Bakur/Nordkurdistan – Die erste Grundschule in Bakur/Nordkurdistan (Türkei), die ihren Unterricht in der Muttersprache Kurdisch gab, wurde am 9. Oktober zwangsgeschlossen. Die Grundschule Ferzad Kemanger befand sich in Amed (Diyarbakır) im Kreis Bağlar. Benannt war sie nach dem kurdischen Lehrer Ferzad Kemanger, er ist im Mai 2010 vom iranischen Regime hingerichteten worden. Seit Eröffnung der Grundschule am 26. September 2014 erhielten 238 Kinder zwischen 5 und 11 Jahren dort ihre Schulbildung. Die Schule hatte bereits 2013 mit dem Unterrichten begonnen. 2014 wurde sie von der Polizei angegriffen. Während dutzende Kinder im Unterricht waren, stürmten Polizeikräfte die Schule. Die Eltern setzten sich anschließend unzählige Male für ihre Schule ein und so konnte sie letztendlich weiter machen. Die Schule war zwar offiziell als Privatschule eingestuft, die Schüler mussten jedoch keine Unterrichtsgebühren bezahlen. Neben Fremdsprachen wie Englisch wurde hier auch die türkische Sprache gelehrt. Der Unterricht erfolgte jedoch auf Kurdisch. Mittagessen und bei Bedarf ein Schulbus wurden von der Schule gestellt, auch die Schuluniformen. Die Grundschule verfügte zuletzt über 18 Lehrer. Sie erhielt keine Finanzen vom Ministerium für Bildung sondern bestritt ihre Kosten alleinig aus Spenden von sie unterstützenden Organisationen und Privatpersonen. Die Grundschule wurden auf Beschluss des örtlichen Gouverneurs am 10.10.2016 erneut von der Polizei geschlossen.
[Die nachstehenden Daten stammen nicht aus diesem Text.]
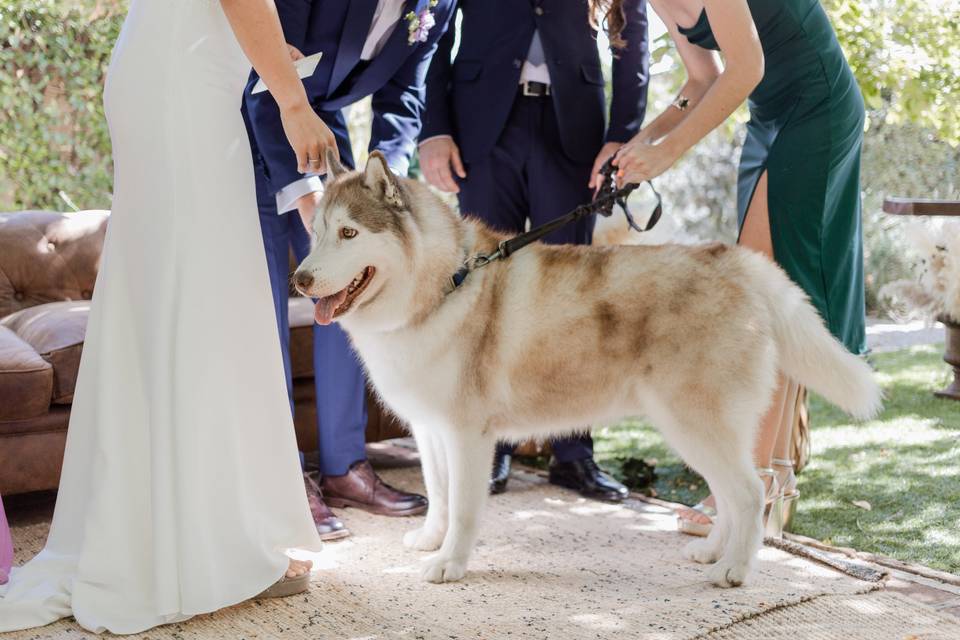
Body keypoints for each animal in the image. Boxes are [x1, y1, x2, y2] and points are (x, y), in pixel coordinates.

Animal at [296, 149, 880, 584]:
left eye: (349, 234)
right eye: (317, 232)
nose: (299, 279)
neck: (445, 286)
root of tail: (737, 262)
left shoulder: (468, 435)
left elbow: (462, 507)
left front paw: (450, 563)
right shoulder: (431, 430)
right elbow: (439, 497)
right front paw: (430, 541)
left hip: (696, 425)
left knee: (750, 493)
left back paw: (734, 570)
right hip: (691, 430)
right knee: (735, 498)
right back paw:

Amed, Gever (Yüksekova) und Cizîr (Cizre) waren 2014 als Orte für das Pilotprojekt des muttersprachlichen Unterrichts ausgewählt worden.
In Cizîr war 2014 die Grundschule Berivan (Dibîstana Sereteya Berivan) eröffnet worden. Sie war im Stadtteil Nur angesiedelt. Obwohl sie drei Mal zwangsweise geschlossen wurde, hat sie bis letztes Jahr kurdischsprachigen Unterricht erteilt. Nach Einsetzung eines Treuhänders in Cizîr – anstelle des von der Bevölkerung gewählten Bürgermeisters – wurde der Unterricht an der Schule eingestellt.
In Gever war ebenfalls 2014 eine Grundschule eröffnet worden. Sie trug den Namen Üvenş Ana Grundschule. Sie befand sich im Stadtteil Esentepe. Bei Eröffnung zählte sie 100 Schüler. Die Schule, die von KURDÎ-DER gegründet wurde, ist im Laufe der Zeit unzählige Male von der Polizei angegriffen und geschlossen worden. Aufgrund des anhaltenden Widerstand der Eltern konnte die Schule trotzdem weiter unterrichten, musste jedoch in den Stadtteil Orman ausweichen. Mit der über Gever verhängten Ausgangssperre wurden ihre Räume von staatlichen Kräften geplündert und als Kommandozentrale missbraucht. Zuletzt zog sie in den Stadtteil Yenimahalle. Es gelang ihr in der Kürze der Zeit nicht die Vorbereitungen für das neue Schuljahr abzuschließen. So musste sie mit Beginn des neuen Schuljahrs geschlossen bleiben.